Growing up Desi in the UK, strength was stitched into everything we did. You didn’t complain. You coped. You carried your weight quietly, especially if you were the eldest, the daughter, or the one who “had it easy compared to back home.” I was raised with love, no doubt. But I was also raised with silence, especially around anything that felt too emotional, too personal, or too heavy.
Mental health, when it did come up, always felt foreign. I remember once casually mentioning to a relative that a friend had started therapy, and the reaction was instant: “Beta, therapy? What for? Just talk to God.” That moment stayed with me. It wasn’t malicious. It was generational. But it spoke volumes about how many of us quietly navigate pain that never gets named.
For a long time, I did the same. I translated my feelings into productivity. I chased success to distract from sadness. I told myself anxiety was just overthinking and that burnout was treated like something to be politely managed. Cry, but don’t fall apart. Mourn, but don’t disturb the energy of the house.
But over time, the silence stopped working.
I started to notice it in friends too, British South Asians who looked fine on the surface but quietly carried panic attacks, trauma from strained relationships, or deep loneliness. We never talked about it at family dinners. We never admitted it in WhatsApp groups. But once someone cracked the seal and shared something real, raw, and brave, the tone softened. The silence made space.
That’s why I asked a few of my British Desi friends this one question:
“If you could say one honest thing to your family about mental health, without fear or shame, what would it be – and why do you think it’s been so hard to say until now?”
I wasn’t expecting them to pour their hearts out. But they did. And they shared reminded me why this conversation matters.
One friend messaged me late at night: “Just because I’m doing well on paper doesn’t mean I’m okay. I feel like I have to earn the right to be sad – like unless something dramatic happens, I should just stay quiet.” She’s a creative, brilliant woman who everyone sees as confident, but inside, she’s been carrying pressure for years.

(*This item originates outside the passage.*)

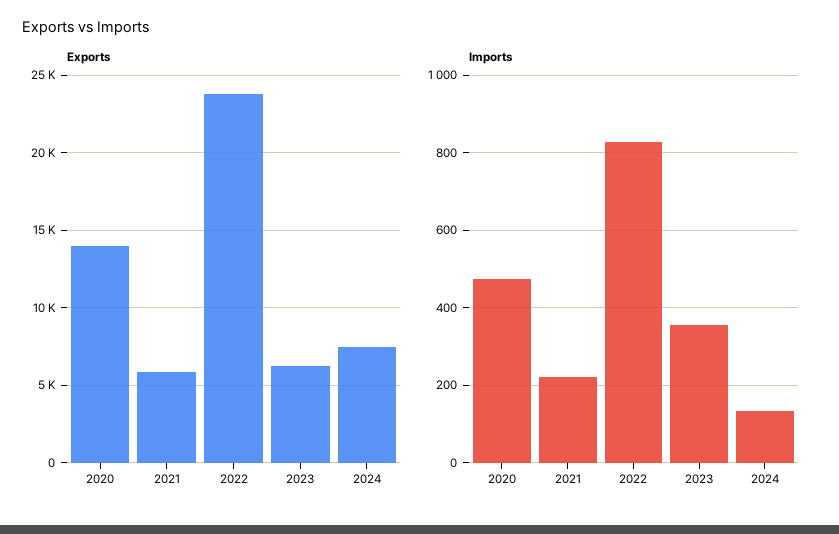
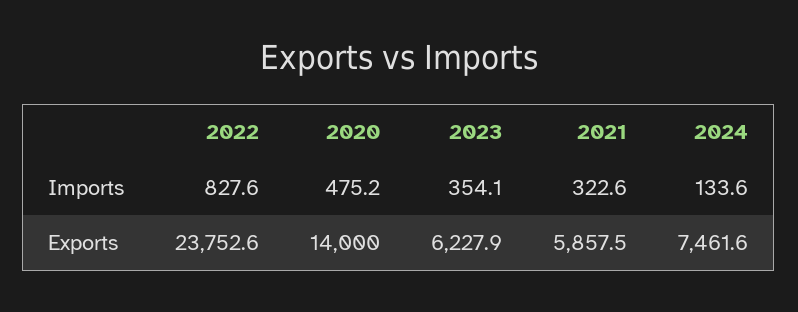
Imports, 2021: 220 -> 322.6

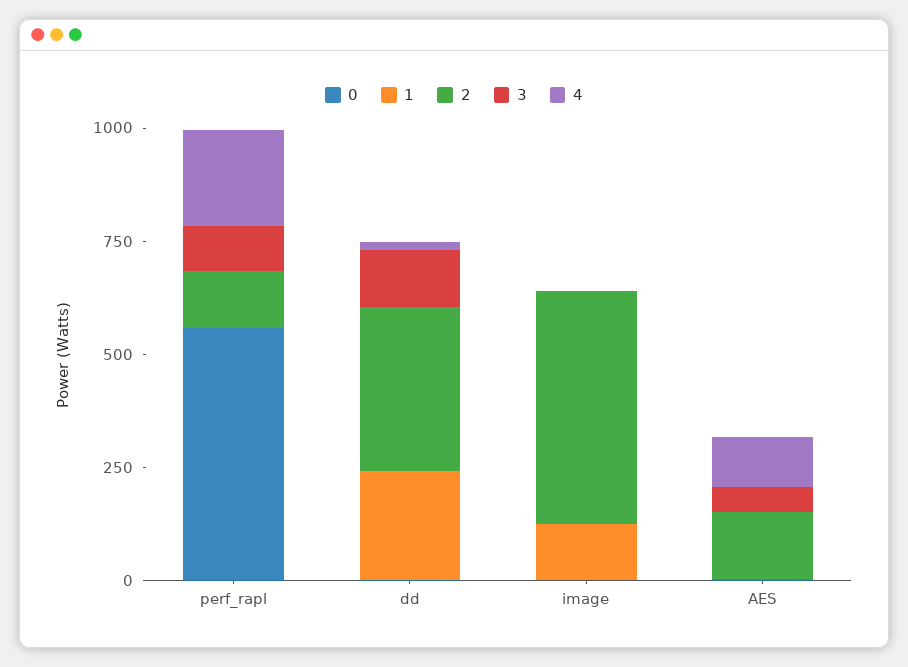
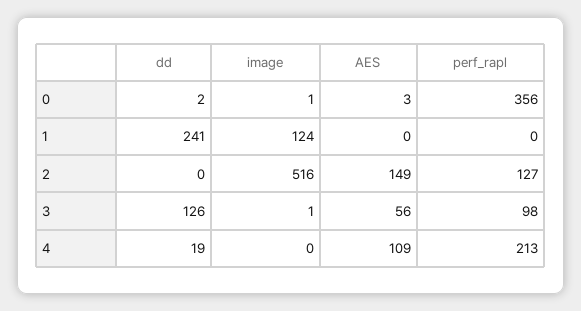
0, perf_rapl: 550 -> 356
2, dd: 350 -> 0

Another replied with: “Therapy saved me. But I told my mum I was seeing a career coach because I knew she’d panic if she heard the word therapist.” We laughed about it, a bit. But it was heartbreaking, too. The stigma is real. The vocabulary we use is coded. And sometimes, healing has to happen beyond closed doors just to avoid being misunderstood.
Then there was this one: “I wish I could tell them that I’m not broken, I am learning to heal. But in our culture, struggle looks like shame, not progress.”
That one hit me hard.
There’s this unspoken fear in South Asian circles that emotional honesty equals weakness. But I think it’s the strongest thing we can offer – to ourselves, and each other. Talking about therapy isn’t betrayal. It’s a form of love. Unlearning stigma doesn’t mean rejecting tradition. It means updating it.
Because let’s be honest – our families have been through so much. Migration. War. Displacement. Sacrifice. They built new lives while holding old memories. Mental health wasn’t something they had time to address. And so it wasn’t something they knew how to name when it showed up in us.
But we do.
We have the tools. We have language. We have a platform. And we have each other.
Healing, I’ve learned, doesn’t always come in a neat package. For some of us, it’s therapy with a Desi counsellor who understands our context. For others, it’s journaling late at night or sending long voice notes to friends who just get it. For my cousin, it’s weekly meditation. For me, it’s talking even when my voice shakes.
Because the more we talk, the less alone we feel. And slowly, talking became normal. Talking becomes safe.
I don’t want this to be a one-off article. I want it to be part of a longer conversation across dinner tables, group chats, podcast episodes, and long walks around British parks. I want someone to read this and feel like they’re not broken for feeling deeply. They’re not weak for needing help.
They’re just human.
And if you’re someone who’s struggling quietly, I see you. There’s no shame in reaching out. There’s no shame in not being okay. There’s power in your story. There’s space for your voice.
Let’s keep talking. Not just for ourselves but for the generations that come after us.